This invention relates generally to a circuit structure capable of active self-configuration to achieve wafer scale integration. More particularly the invention includes an integrated circuit wafer having plural unit circuits, together with functional testing and control means to configure functional circuits on the wafer.
It is well known in the manufacture of integrated circuit wafers, that as wafer size and complexity increase so also does the likelihood that manufacturing imperfections will appear in some of the chips on the wafer. Only one of the individual chips produced need be imperfect and malfunction to render an entire wafer inoperable as a single unit. In the prior art, all the chips on a wafer were tested, and those found to be functional were diced or separated out and repackaged. Then a series of such functional packages were interconnected to form a functional circuit. Various ways to circumvent or minimize the testing, dicing and repackaging steps, that is, to utilize the manufactured wafer as completely as possible without additional ancillary processing steps, became known as wafer scale integration. In so utilizing the manufactured wafer, it is highly desirable to minimize the processing steps required to make the wafer operational and at the same time to integrate, to the maximum possible extent, large scale portions of the wafer.

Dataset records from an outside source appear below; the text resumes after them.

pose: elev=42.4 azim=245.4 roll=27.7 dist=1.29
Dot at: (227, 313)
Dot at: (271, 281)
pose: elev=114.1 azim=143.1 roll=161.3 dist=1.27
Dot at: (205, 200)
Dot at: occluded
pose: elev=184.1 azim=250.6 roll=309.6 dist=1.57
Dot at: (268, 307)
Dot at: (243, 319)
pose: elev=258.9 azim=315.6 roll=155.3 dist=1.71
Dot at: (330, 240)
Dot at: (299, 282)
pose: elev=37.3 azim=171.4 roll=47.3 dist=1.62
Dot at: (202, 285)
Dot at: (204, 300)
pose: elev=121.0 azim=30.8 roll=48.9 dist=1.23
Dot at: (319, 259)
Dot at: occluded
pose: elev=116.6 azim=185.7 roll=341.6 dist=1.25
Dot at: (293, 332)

Prior art achieved wafer scale integration by a process called discretionary wiring. In discretionary wiring, the chips on a wafer are probed, tested, and the test results fed to a computer which determines an interconnect mask corresponding to a map of the functional chips on the wafer. Interconnection layers are then formed between functional chips using the computer-determined mask. Key drawbacks are the cost of the computer and the reprocessing system. Moreover, the interconnection is fixed and static; incapable of assimilating subsequent chip malfunctions.